(Work item): Retype the entries word for word, leaving nothing out.

Stored items
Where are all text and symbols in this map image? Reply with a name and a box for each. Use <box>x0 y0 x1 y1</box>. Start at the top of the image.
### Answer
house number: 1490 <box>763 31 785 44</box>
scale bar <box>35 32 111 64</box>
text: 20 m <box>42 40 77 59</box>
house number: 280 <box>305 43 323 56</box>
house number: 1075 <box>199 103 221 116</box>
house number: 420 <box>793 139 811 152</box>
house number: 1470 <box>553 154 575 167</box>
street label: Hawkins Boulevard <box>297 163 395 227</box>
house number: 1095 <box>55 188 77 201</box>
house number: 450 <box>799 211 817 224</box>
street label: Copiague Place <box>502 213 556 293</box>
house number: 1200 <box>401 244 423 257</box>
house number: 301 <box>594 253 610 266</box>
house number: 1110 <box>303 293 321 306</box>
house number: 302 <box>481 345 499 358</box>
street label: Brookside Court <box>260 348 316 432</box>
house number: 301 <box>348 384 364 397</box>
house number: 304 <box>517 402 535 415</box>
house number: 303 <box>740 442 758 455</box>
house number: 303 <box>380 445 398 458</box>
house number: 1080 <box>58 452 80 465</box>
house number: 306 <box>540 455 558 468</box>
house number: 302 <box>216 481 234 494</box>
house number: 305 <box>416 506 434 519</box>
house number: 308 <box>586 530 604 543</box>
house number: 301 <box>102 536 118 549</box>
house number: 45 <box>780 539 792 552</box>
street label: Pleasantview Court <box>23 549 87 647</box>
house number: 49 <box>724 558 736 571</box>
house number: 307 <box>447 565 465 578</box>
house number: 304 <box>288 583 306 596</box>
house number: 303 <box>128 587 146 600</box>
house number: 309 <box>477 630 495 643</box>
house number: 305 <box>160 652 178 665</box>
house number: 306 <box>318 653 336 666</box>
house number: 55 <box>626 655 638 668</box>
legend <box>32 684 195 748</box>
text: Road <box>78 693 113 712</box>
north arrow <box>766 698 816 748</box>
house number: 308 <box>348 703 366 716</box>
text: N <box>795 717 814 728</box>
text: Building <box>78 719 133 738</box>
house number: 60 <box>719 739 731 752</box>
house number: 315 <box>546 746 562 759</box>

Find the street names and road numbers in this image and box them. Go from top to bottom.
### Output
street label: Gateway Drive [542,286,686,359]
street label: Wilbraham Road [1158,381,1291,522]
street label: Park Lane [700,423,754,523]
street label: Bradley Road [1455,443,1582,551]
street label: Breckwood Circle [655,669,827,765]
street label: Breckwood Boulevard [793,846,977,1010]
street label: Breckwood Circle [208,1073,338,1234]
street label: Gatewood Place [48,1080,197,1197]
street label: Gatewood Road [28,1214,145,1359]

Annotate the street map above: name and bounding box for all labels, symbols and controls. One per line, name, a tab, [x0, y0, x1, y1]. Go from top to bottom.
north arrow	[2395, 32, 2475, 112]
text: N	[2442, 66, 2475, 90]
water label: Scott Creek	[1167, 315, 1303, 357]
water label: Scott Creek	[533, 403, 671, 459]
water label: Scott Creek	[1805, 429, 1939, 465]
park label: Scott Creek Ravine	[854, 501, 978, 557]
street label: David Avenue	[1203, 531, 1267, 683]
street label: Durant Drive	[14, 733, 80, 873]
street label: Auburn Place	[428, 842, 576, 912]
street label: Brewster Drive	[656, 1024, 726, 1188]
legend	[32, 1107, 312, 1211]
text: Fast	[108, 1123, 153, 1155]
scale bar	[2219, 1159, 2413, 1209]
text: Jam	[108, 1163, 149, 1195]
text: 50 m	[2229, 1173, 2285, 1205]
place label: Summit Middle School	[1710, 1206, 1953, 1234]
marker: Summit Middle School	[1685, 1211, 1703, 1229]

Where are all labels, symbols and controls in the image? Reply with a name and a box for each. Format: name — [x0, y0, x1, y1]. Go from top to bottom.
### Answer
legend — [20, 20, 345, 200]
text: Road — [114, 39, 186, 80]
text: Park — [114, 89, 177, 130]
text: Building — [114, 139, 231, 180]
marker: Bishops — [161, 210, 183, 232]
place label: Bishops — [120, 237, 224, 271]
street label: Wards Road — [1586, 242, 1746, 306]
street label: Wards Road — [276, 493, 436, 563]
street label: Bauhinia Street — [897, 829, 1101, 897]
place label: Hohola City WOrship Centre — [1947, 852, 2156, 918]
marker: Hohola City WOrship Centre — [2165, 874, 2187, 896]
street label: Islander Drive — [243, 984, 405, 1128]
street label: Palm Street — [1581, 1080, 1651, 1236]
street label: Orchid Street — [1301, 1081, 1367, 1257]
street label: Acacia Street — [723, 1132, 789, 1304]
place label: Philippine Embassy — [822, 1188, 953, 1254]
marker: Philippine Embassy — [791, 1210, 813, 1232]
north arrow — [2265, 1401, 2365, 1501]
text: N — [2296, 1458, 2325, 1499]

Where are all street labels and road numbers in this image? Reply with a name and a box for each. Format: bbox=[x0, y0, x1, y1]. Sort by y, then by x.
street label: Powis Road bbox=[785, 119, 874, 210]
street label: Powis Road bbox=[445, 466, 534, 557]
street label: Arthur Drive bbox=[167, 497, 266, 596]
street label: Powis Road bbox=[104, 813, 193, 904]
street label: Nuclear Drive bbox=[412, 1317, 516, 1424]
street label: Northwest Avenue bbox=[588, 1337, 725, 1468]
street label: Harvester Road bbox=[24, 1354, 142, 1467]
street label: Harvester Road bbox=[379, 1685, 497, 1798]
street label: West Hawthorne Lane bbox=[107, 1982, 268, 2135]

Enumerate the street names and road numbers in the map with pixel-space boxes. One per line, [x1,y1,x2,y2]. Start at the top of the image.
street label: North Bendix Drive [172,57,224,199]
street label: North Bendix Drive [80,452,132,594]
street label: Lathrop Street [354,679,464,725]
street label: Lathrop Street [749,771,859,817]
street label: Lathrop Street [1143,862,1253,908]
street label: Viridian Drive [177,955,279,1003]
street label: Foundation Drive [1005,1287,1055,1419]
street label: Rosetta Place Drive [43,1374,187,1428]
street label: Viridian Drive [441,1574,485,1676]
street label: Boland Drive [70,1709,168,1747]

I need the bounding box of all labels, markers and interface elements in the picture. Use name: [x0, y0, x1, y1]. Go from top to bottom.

(Task response):
Where are all text and symbols in this map image? Reply with a name and a box for each. Use <box>x0 y0 x1 y1</box>. Start at the top of the image.
### Answer
house number: 1490 <box>763 31 785 44</box>
scale bar <box>35 32 111 64</box>
text: 20 m <box>42 40 77 59</box>
house number: 280 <box>305 43 323 56</box>
house number: 1075 <box>199 103 221 116</box>
house number: 420 <box>793 139 811 152</box>
house number: 1470 <box>553 154 575 167</box>
street label: Hawkins Boulevard <box>297 163 395 227</box>
house number: 1095 <box>55 188 77 201</box>
house number: 450 <box>799 211 817 224</box>
street label: Copiague Place <box>502 213 556 293</box>
house number: 1200 <box>401 244 423 257</box>
house number: 301 <box>594 253 610 266</box>
house number: 1110 <box>303 293 321 306</box>
house number: 302 <box>481 345 499 358</box>
street label: Brookside Court <box>260 348 316 432</box>
house number: 301 <box>348 384 364 397</box>
house number: 304 <box>517 402 535 415</box>
house number: 303 <box>740 442 758 455</box>
house number: 303 <box>380 445 398 458</box>
house number: 1080 <box>58 452 80 465</box>
house number: 306 <box>540 455 558 468</box>
house number: 302 <box>216 481 234 494</box>
house number: 305 <box>416 506 434 519</box>
house number: 308 <box>586 530 604 543</box>
house number: 301 <box>102 536 118 549</box>
house number: 45 <box>780 539 792 552</box>
street label: Pleasantview Court <box>23 549 87 647</box>
house number: 49 <box>724 558 736 571</box>
house number: 307 <box>447 565 465 578</box>
house number: 304 <box>288 583 306 596</box>
house number: 303 <box>128 587 146 600</box>
house number: 309 <box>477 630 495 643</box>
house number: 305 <box>160 652 178 665</box>
house number: 306 <box>318 653 336 666</box>
house number: 55 <box>626 655 638 668</box>
legend <box>32 684 195 748</box>
text: Road <box>78 693 113 712</box>
north arrow <box>766 698 816 748</box>
house number: 308 <box>348 703 366 716</box>
text: N <box>795 717 814 728</box>
text: Building <box>78 719 133 738</box>
house number: 60 <box>719 739 731 752</box>
house number: 315 <box>546 746 562 759</box>

Find the street names and road numbers in this image and box them. Go from top to bottom.
### Output
street label: Gateway Drive [542,286,686,359]
street label: Wilbraham Road [1158,381,1291,522]
street label: Park Lane [700,423,754,523]
street label: Bradley Road [1455,443,1582,551]
street label: Breckwood Circle [655,669,827,765]
street label: Breckwood Boulevard [793,846,977,1010]
street label: Breckwood Circle [208,1073,338,1234]
street label: Gatewood Place [48,1080,197,1197]
street label: Gatewood Road [28,1214,145,1359]

Annotate the street map above: name and bounding box for all labels, symbols and controls. One per line, name, a tab, [x0, y0, x1, y1]. Go from top to bottom.
north arrow	[2395, 32, 2475, 112]
text: N	[2442, 66, 2475, 90]
water label: Scott Creek	[1167, 315, 1303, 357]
water label: Scott Creek	[533, 403, 671, 459]
water label: Scott Creek	[1805, 429, 1939, 465]
park label: Scott Creek Ravine	[854, 501, 978, 557]
street label: David Avenue	[1203, 531, 1267, 683]
street label: Durant Drive	[14, 733, 80, 873]
street label: Auburn Place	[428, 842, 576, 912]
street label: Brewster Drive	[656, 1024, 726, 1188]
legend	[32, 1107, 312, 1211]
text: Fast	[108, 1123, 153, 1155]
scale bar	[2219, 1159, 2413, 1209]
text: Jam	[108, 1163, 149, 1195]
text: 50 m	[2229, 1173, 2285, 1205]
place label: Summit Middle School	[1710, 1206, 1953, 1234]
marker: Summit Middle School	[1685, 1211, 1703, 1229]

Where are all labels, symbols and controls in the image? Reply with a name and a box for each. Format: name — [x0, y0, x1, y1]. Go from top to bottom.
### Answer
legend — [20, 20, 345, 200]
text: Road — [114, 39, 186, 80]
text: Park — [114, 89, 177, 130]
text: Building — [114, 139, 231, 180]
marker: Bishops — [161, 210, 183, 232]
place label: Bishops — [120, 237, 224, 271]
street label: Wards Road — [1586, 242, 1746, 306]
street label: Wards Road — [276, 493, 436, 563]
street label: Bauhinia Street — [897, 829, 1101, 897]
place label: Hohola City WOrship Centre — [1947, 852, 2156, 918]
marker: Hohola City WOrship Centre — [2165, 874, 2187, 896]
street label: Islander Drive — [243, 984, 405, 1128]
street label: Palm Street — [1581, 1080, 1651, 1236]
street label: Orchid Street — [1301, 1081, 1367, 1257]
street label: Acacia Street — [723, 1132, 789, 1304]
place label: Philippine Embassy — [822, 1188, 953, 1254]
marker: Philippine Embassy — [791, 1210, 813, 1232]
north arrow — [2265, 1401, 2365, 1501]
text: N — [2296, 1458, 2325, 1499]

Where are all street labels and road numbers in this image? Reply with a name and a box for each. Format: bbox=[x0, y0, x1, y1]. Sort by y, then by x.
street label: Powis Road bbox=[785, 119, 874, 210]
street label: Powis Road bbox=[445, 466, 534, 557]
street label: Arthur Drive bbox=[167, 497, 266, 596]
street label: Powis Road bbox=[104, 813, 193, 904]
street label: Nuclear Drive bbox=[412, 1317, 516, 1424]
street label: Northwest Avenue bbox=[588, 1337, 725, 1468]
street label: Harvester Road bbox=[24, 1354, 142, 1467]
street label: Harvester Road bbox=[379, 1685, 497, 1798]
street label: West Hawthorne Lane bbox=[107, 1982, 268, 2135]

Enumerate the street names and road numbers in the map with pixel-space boxes. One per line, [x1,y1,x2,y2]. Start at the top of the image.
street label: North Bendix Drive [172,57,224,199]
street label: North Bendix Drive [80,452,132,594]
street label: Lathrop Street [354,679,464,725]
street label: Lathrop Street [749,771,859,817]
street label: Lathrop Street [1143,862,1253,908]
street label: Viridian Drive [177,955,279,1003]
street label: Foundation Drive [1005,1287,1055,1419]
street label: Rosetta Place Drive [43,1374,187,1428]
street label: Viridian Drive [441,1574,485,1676]
street label: Boland Drive [70,1709,168,1747]

I need the bounding box of all labels, markers and interface elements in the picture. Use name: [x0, y0, x1, y1]. Go from top to bottom.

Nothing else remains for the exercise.